*Task brief*: Gather every line in the items below that contains the string "rhombus", matching case exactly.

(Saved entries)
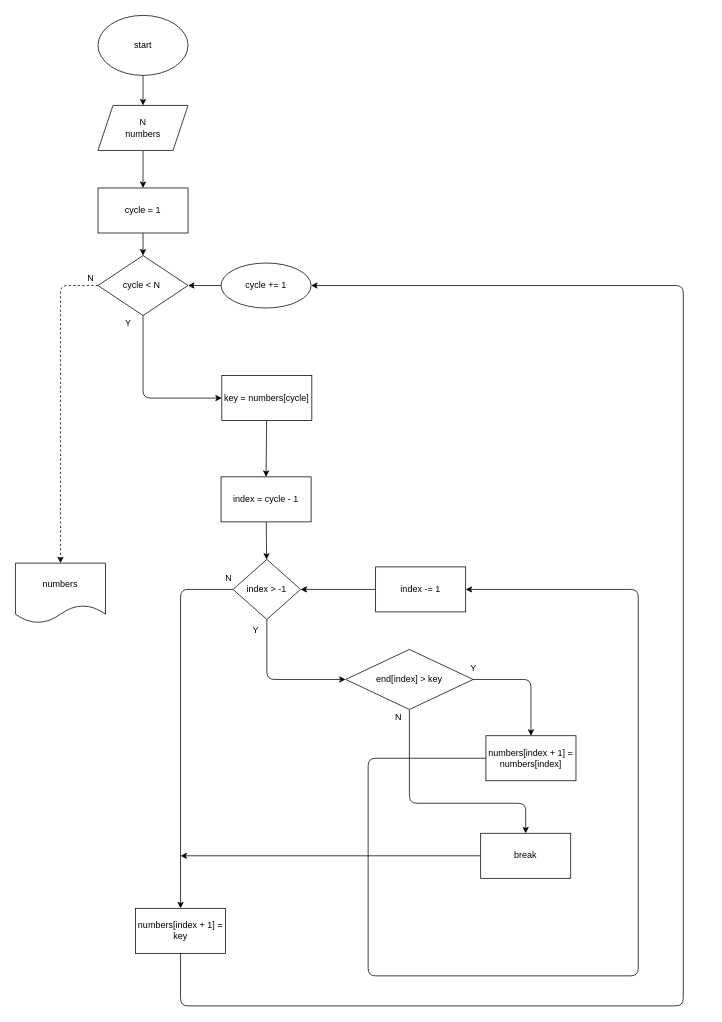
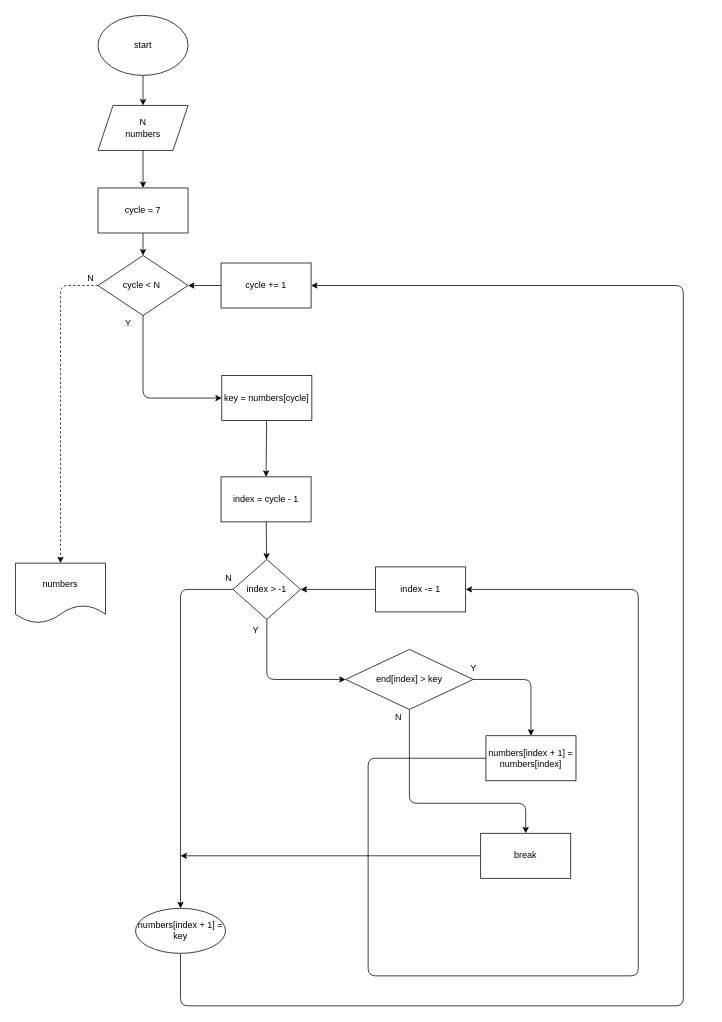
  <mxCell id="0" />
  <mxCell id="1" parent="0" />
  <mxCell id="2" value="" style="edgeStyle=none;html=1;" edge="1" parent="1" source="3" target="5"><mxGeometry relative="1" as="geometry" /></mxCell>
  <mxCell id="3" value="start" style="ellipse;whiteSpace=wrap;html=1;" vertex="1" parent="1"><mxGeometry x="130" y="20" width="120" height="80" as="geometry" /></mxCell>
  <mxCell id="4" value="" style="edgeStyle=none;html=1;" edge="1" parent="1" source="5" target="7"><mxGeometry relative="1" as="geometry" /></mxCell>
  <mxCell id="5" value="N&lt;br&gt;numbers" style="shape=parallelogram;perimeter=parallelogramPerimeter;whiteSpace=wrap;html=1;fixedSize=1;" vertex="1" parent="1"><mxGeometry x="130" y="140" width="120" height="60" as="geometry" /></mxCell>
  <mxCell id="6" value="" style="edgeStyle=none;html=1;" edge="1" parent="1" source="7" target="10"><mxGeometry relative="1" as="geometry" /></mxCell>
- <mxCell id="7" value="cycle = 1" style="whiteSpace=wrap;html=1;" vertex="1" parent="1"><mxGeometry x="130" y="250" width="120" height="60" as="geometry" /></mxCell>
+ <mxCell id="7" value="cycle = 7" style="whiteSpace=wrap;html=1;" vertex="1" parent="1"><mxGeometry x="130" y="250" width="120" height="60" as="geometry" /></mxCell>
  <mxCell id="8" value="" style="edgeStyle=none;html=1;entryX=0;entryY=0.5;entryDx=0;entryDy=0;" edge="1" parent="1" source="10" target="28"><mxGeometry relative="1" as="geometry"><Array as="points"><mxPoint x="190" y="530" /></Array><mxPoint x="300" y="520" as="targetPoint" /></mxGeometry></mxCell>
  <mxCell id="9" style="edgeStyle=none;html=1;entryX=0.5;entryY=0;entryDx=0;entryDy=0;dashed=1;" edge="1" parent="1" source="10" target="15"><mxGeometry relative="1" as="geometry"><mxPoint x="70" y="720" as="targetPoint" /><Array as="points"><mxPoint x="80" y="380" /></Array></mxGeometry></mxCell>
  <mxCell id="10" value="cycle &amp;lt; N&amp;nbsp;" style="rhombus;whiteSpace=wrap;html=1;" vertex="1" parent="1"><mxGeometry x="130" y="340" width="120" height="80" as="geometry" /></mxCell>
  <mxCell id="11" value="" style="edgeStyle=none;html=1;" edge="1" parent="1" source="12" target="10"><mxGeometry relative="1" as="geometry" /></mxCell>
- <mxCell id="12" value="cycle += 1" style="ellipse;whiteSpace=wrap;html=1;" vertex="1" parent="1"><mxGeometry x="294" y="350" width="120" height="60" as="geometry" /></mxCell>
+ <mxCell id="12" value="cycle += 1" style="whiteSpace=wrap;html=1;" vertex="1" parent="1"><mxGeometry x="294" y="350" width="120" height="60" as="geometry" /></mxCell>
  <mxCell id="13" style="edgeStyle=none;html=1;entryX=1;entryY=0.5;entryDx=0;entryDy=0;" edge="1" parent="1"><mxGeometry relative="1" as="geometry"><Array as="points"><mxPoint x="535" y="990" /><mxPoint x="940" y="990" /><mxPoint x="940" y="640" /></Array><mxPoint x="590" y="640" as="targetPoint" /></mxGeometry></mxCell>
  <mxCell id="14" value="Y" style="text;html=1;align=center;verticalAlign=middle;resizable=0;points=[];autosize=1;strokeColor=none;fillColor=none;" vertex="1" parent="1"><mxGeometry x="160" y="420" width="20" height="20" as="geometry" /></mxCell>
  <mxCell id="15" value="numbers" style="shape=document;whiteSpace=wrap;html=1;boundedLbl=1;" vertex="1" parent="1"><mxGeometry x="20" y="750" width="120" height="80" as="geometry" /></mxCell>
  <mxCell id="16" value="" style="edgeStyle=none;html=1;" edge="1" parent="1" source="17" target="21"><mxGeometry relative="1" as="geometry" /></mxCell>
  <mxCell id="17" value="index = cycle - 1" style="whiteSpace=wrap;html=1;" vertex="1" parent="1"><mxGeometry x="294" y="635" width="120" height="60" as="geometry" /></mxCell>
  <mxCell id="18" style="edgeStyle=none;html=1;entryX=0;entryY=0.5;entryDx=0;entryDy=0;" edge="1" parent="1" source="21" target="26"><mxGeometry relative="1" as="geometry"><mxPoint x="460" y="905" as="targetPoint" /><Array as="points"><mxPoint x="355" y="905" /></Array></mxGeometry></mxCell>
  <mxCell id="19" style="edgeStyle=none;html=1;entryX=1;entryY=0.5;entryDx=0;entryDy=0;exitX=0.5;exitY=1;exitDx=0;exitDy=0;" edge="1" parent="1" source="38" target="12"><mxGeometry relative="1" as="geometry"><mxPoint x="230" y="1230" as="sourcePoint" /><Array as="points"><mxPoint x="240" y="1340" /><mxPoint x="910" y="1340" /><mxPoint x="910" y="380" /></Array></mxGeometry></mxCell>
  <mxCell id="20" style="edgeStyle=none;html=1;entryX=0.5;entryY=0;entryDx=0;entryDy=0;" edge="1" parent="1" source="21" target="38"><mxGeometry relative="1" as="geometry"><Array as="points"><mxPoint x="240" y="785" /></Array></mxGeometry></mxCell>
  <mxCell id="21" value="index &amp;gt; -1" style="rhombus;whiteSpace=wrap;html=1;" vertex="1" parent="1"><mxGeometry x="310" y="745" width="90" height="80" as="geometry" /></mxCell>
  <mxCell id="22" value="" style="edgeStyle=none;html=1;entryX=1;entryY=0.5;entryDx=0;entryDy=0;" edge="1" parent="1" source="23" target="21"><mxGeometry relative="1" as="geometry" /></mxCell>
  <mxCell id="23" value="index -= 1" style="whiteSpace=wrap;html=1;" vertex="1" parent="1"><mxGeometry x="500" y="755" width="120" height="60" as="geometry" /></mxCell>
  <mxCell id="24" value="" style="edgeStyle=none;html=1;" edge="1" parent="1" source="26" target="30"><mxGeometry relative="1" as="geometry"><Array as="points"><mxPoint x="707" y="905" /></Array></mxGeometry></mxCell>
  <mxCell id="25" style="edgeStyle=none;html=1;entryX=0.5;entryY=0;entryDx=0;entryDy=0;" edge="1" parent="1" source="26" target="32"><mxGeometry relative="1" as="geometry"><mxPoint x="700" y="1100" as="targetPoint" /><Array as="points"><mxPoint x="545" y="1070" /><mxPoint x="700" y="1070" /></Array></mxGeometry></mxCell>
  <mxCell id="26" value="end[index] &amp;gt; key" style="rhombus;whiteSpace=wrap;html=1;" vertex="1" parent="1"><mxGeometry x="460" y="865" width="170" height="80" as="geometry" /></mxCell>
  <mxCell id="27" style="edgeStyle=none;html=1;entryX=0.5;entryY=0;entryDx=0;entryDy=0;" edge="1" parent="1" source="28" target="17"><mxGeometry relative="1" as="geometry" /></mxCell>
  <mxCell id="28" value="key = numbers[cycle]" style="whiteSpace=wrap;html=1;" vertex="1" parent="1"><mxGeometry x="295" y="500" width="120" height="60" as="geometry" /></mxCell>
  <mxCell id="29" style="edgeStyle=none;html=1;entryX=1;entryY=0.5;entryDx=0;entryDy=0;" edge="1" parent="1" source="30" target="23"><mxGeometry relative="1" as="geometry"><Array as="points"><mxPoint x="490" y="1010" /><mxPoint x="490" y="1300" /><mxPoint x="850" y="1300" /><mxPoint x="850" y="785" /></Array></mxGeometry></mxCell>
  <mxCell id="30" value="numbers[index + 1] = numbers[index]" style="whiteSpace=wrap;html=1;" vertex="1" parent="1"><mxGeometry x="647" y="980" width="120" height="60" as="geometry" /></mxCell>
  <mxCell id="31" style="edgeStyle=none;html=1;" edge="1" parent="1" source="32"><mxGeometry relative="1" as="geometry"><mxPoint x="240" y="1140" as="targetPoint" /></mxGeometry></mxCell>
  <mxCell id="32" value="break" style="whiteSpace=wrap;html=1;" vertex="1" parent="1"><mxGeometry x="640" y="1110" width="120" height="60" as="geometry" /></mxCell>
  <mxCell id="33" value="Y" style="text;html=1;align=center;verticalAlign=middle;resizable=0;points=[];autosize=1;strokeColor=none;fillColor=none;" vertex="1" parent="1"><mxGeometry x="620" y="880" width="20" height="20" as="geometry" /></mxCell>
  <mxCell id="34" value="N" style="text;html=1;align=center;verticalAlign=middle;resizable=0;points=[];autosize=1;strokeColor=none;fillColor=none;" vertex="1" parent="1"><mxGeometry x="520" y="945" width="20" height="20" as="geometry" /></mxCell>
  <mxCell id="35" value="Y" style="text;html=1;align=center;verticalAlign=middle;resizable=0;points=[];autosize=1;strokeColor=none;fillColor=none;" vertex="1" parent="1"><mxGeometry x="330" y="830" width="20" height="20" as="geometry" /></mxCell>
  <mxCell id="36" value="N" style="text;html=1;align=center;verticalAlign=middle;resizable=0;points=[];autosize=1;strokeColor=none;fillColor=none;" vertex="1" parent="1"><mxGeometry x="294" y="760" width="20" height="20" as="geometry" /></mxCell>
  <mxCell id="37" value="N" style="text;html=1;align=center;verticalAlign=middle;resizable=0;points=[];autosize=1;strokeColor=none;fillColor=none;" vertex="1" parent="1"><mxGeometry x="110" y="360" width="20" height="20" as="geometry" /></mxCell>
- <mxCell id="38" value="numbers[index + 1] = key" style="whiteSpace=wrap;html=1;" vertex="1" parent="1"><mxGeometry x="180" y="1210" width="120" height="60" as="geometry" /></mxCell>
+ <mxCell id="38" value="numbers[index + 1] = key" style="ellipse;whiteSpace=wrap;html=1;" vertex="1" parent="1"><mxGeometry x="180" y="1210" width="120" height="60" as="geometry" /></mxCell>
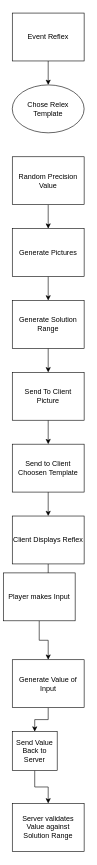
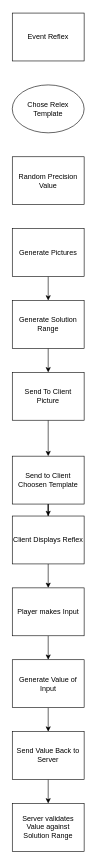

*Written reply*:
  <mxCell id="10" value="cycle &amp;lt; N&amp;nbsp;" style="rhombus;whiteSpace=wrap;html=1;" vertex="1" parent="1"><mxGeometry x="130" y="340" width="120" height="80" as="geometry" /></mxCell>
  <mxCell id="21" value="index &amp;gt; -1" style="rhombus;whiteSpace=wrap;html=1;" vertex="1" parent="1"><mxGeometry x="310" y="745" width="90" height="80" as="geometry" /></mxCell>
  <mxCell id="26" value="end[index] &amp;gt; key" style="rhombus;whiteSpace=wrap;html=1;" vertex="1" parent="1"><mxGeometry x="460" y="865" width="170" height="80" as="geometry" /></mxCell>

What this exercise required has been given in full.